Comparison Analysis

The following is a detailed explanation of the process undertaken to automate the analysis of test results for two artifacts of interest (artifact A and B).

This analysis can be done by hand, by using the comparison page and entering the two artifacts of interest in the form at the top.

The goal

The goal of the analysis is to determine whether artifact B represents a performance improvement, regression, or mixed result from artifact A. Typically artifact B will be based on artifact A with a certain pull requests changes applied to artifact A to get artifact B, but this is not required.

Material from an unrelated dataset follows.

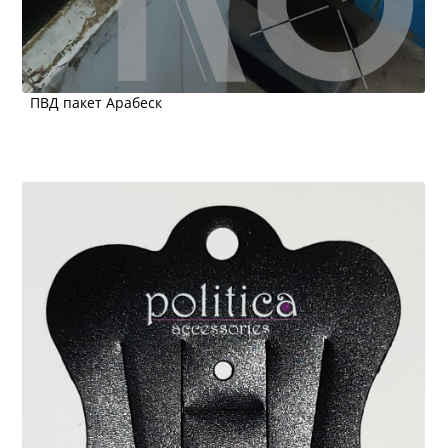
ПВД пакет Арабеск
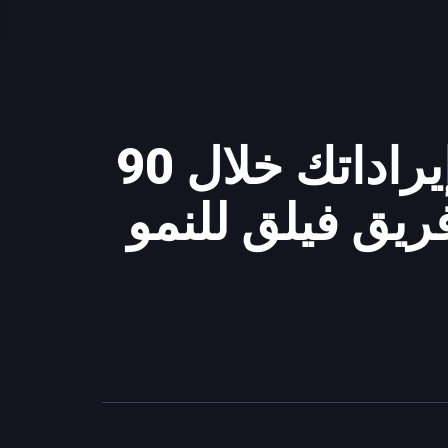
ضاعف إيراداتك خلال 90
ريق فيلق للنمو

Performance analysis is typically used to determine whether a pull request has introduced performance regressions or improvements.

What is being compared?

At the core of comparison analysis are the collection of test results for the two artifacts being compared. For each test case, the statistics for the two artifacts are compared and a relative change percentage is obtained using the following formula:

100 * ((statisticForArtifactB - statisticForArtifactA) / statisticForArtifactA)

High-level analysis description

Analysis of the changes is performed in order to determine whether artifact B represents a performance change over artifact A. At a high level the analysis performed takes the following form:

How many significant test results indicate performance changes and what is the magnitude of the changes (i.e., how large are the changes regardless of the direction of change)?

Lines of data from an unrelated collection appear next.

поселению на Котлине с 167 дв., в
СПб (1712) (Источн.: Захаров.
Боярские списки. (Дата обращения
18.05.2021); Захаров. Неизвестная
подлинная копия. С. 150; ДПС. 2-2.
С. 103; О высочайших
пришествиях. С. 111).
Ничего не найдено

  • If there are improvements and regressions with magnitude of medium or above then the comparison is mixed.
  • If there are only either improvements or regressions then the comparison is labeled with that kind.
  • If one kind of changes are of medium or above magnitude (and the other kind are not), then the comparison is mixed if 15% or more of the total changes are the other (small magnitude) kind. For example:
    • given 20 regressions (with at least 1 of medium magnitude) and all improvements of low magnitude, the comparison is only mixed if there are 4 or more improvements.
    • given 5 regressions (with at least 1 of medium magnitude) and all improvements of low magnitude, the comparison is only mixed if there 1 or more improvements.
  • If both kinds of changes are all low magnitude changes, then the comparison is mixed unless 90% or more of total changes are of one kind. For example:
    • given 20 changes of different kinds all of low magnitude, the result is mixed unless only 2 or fewer of the changes are of one kind.
    • given 5 changes of different kinds all of low magnitude, the result is always mixed.

Whether we actually report an analysis or not depends on the context and how relevant we find the summary of the results over all (see below for an explanation of how the relevance of a summary is determined). For example, in pull request performance “try” runs, we report a performance change if results are “somewhat relevant”, while for the triage report, we only report if the we are confident the results are “definitely relevant”.

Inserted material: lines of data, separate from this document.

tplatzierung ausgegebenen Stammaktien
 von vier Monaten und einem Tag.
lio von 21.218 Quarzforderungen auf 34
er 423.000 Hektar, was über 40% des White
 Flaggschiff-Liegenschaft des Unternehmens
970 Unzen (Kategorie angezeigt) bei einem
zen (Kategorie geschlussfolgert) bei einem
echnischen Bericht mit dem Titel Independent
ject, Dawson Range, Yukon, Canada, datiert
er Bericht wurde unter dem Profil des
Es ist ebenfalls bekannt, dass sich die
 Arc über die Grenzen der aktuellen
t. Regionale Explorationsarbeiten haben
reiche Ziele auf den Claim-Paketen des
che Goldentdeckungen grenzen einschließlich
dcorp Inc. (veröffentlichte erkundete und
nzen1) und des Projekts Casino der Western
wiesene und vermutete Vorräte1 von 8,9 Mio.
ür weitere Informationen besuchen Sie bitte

What makes a test result significant?

A test result is significant if the relative change percentage is considered an outlier against historical data. Determining whether a value is an outlier is done through interquartile range “fencing” (i.e., whether a value exceeds a threshold equal to the third quartile plus 1.5 times the interquartile range):

interquartile_range = Q3 - Q1
result > Q3 + (interquartile_range * 3)

(Assuming the data is ordered, Q3 is the median of the upper half of the data while Q1 is the median of the lower half.)

We ignore the lower fence, because result data is bounded by 0.

This upper fence is called the “significance threshold”.

How is relevance of a test run summary determined?

The relevance test run summary is determined by the number of significant and relevant test results and their magnitude.

Magnitude

Magnitude is a small set of discrete buckets describing how “big” a change is from “very small” to “very large”. It is a combination of two factors:

  • how much that change went over the significance threshold.
    • this criteria is the same regardless of which metric is being measured.
  • how large percentage wise a change is regardless of the direction of the change.
    • which bucket a change falls into is metric dependent (i.e., changes of the same percent might fall into different buckets depending on the metric in question)

As an example, if a change that is large in absolute terms only exceeds the significance threshold by a small factor, then the overall magnitude of the change is considered small. On the other hand, if a change is small in absolute terms but exceeds the significance threshold by a very large amount, then the overall magnitude of the change is considered large.

Relevance algorithm

The actual algorithm for determining relevance of a comparison summary may change, but in general the following rules apply:

  • High relevance: any number of very large or large changes, a small amount of medium changes, or a large number of small or very small changes.
  • Medium relevance: any number of very large or large changes, any medium change, or smaller but still substantial number of small or very small changes.
  • Low relevance: if it doesn't fit into the above two categories, it ends in this category.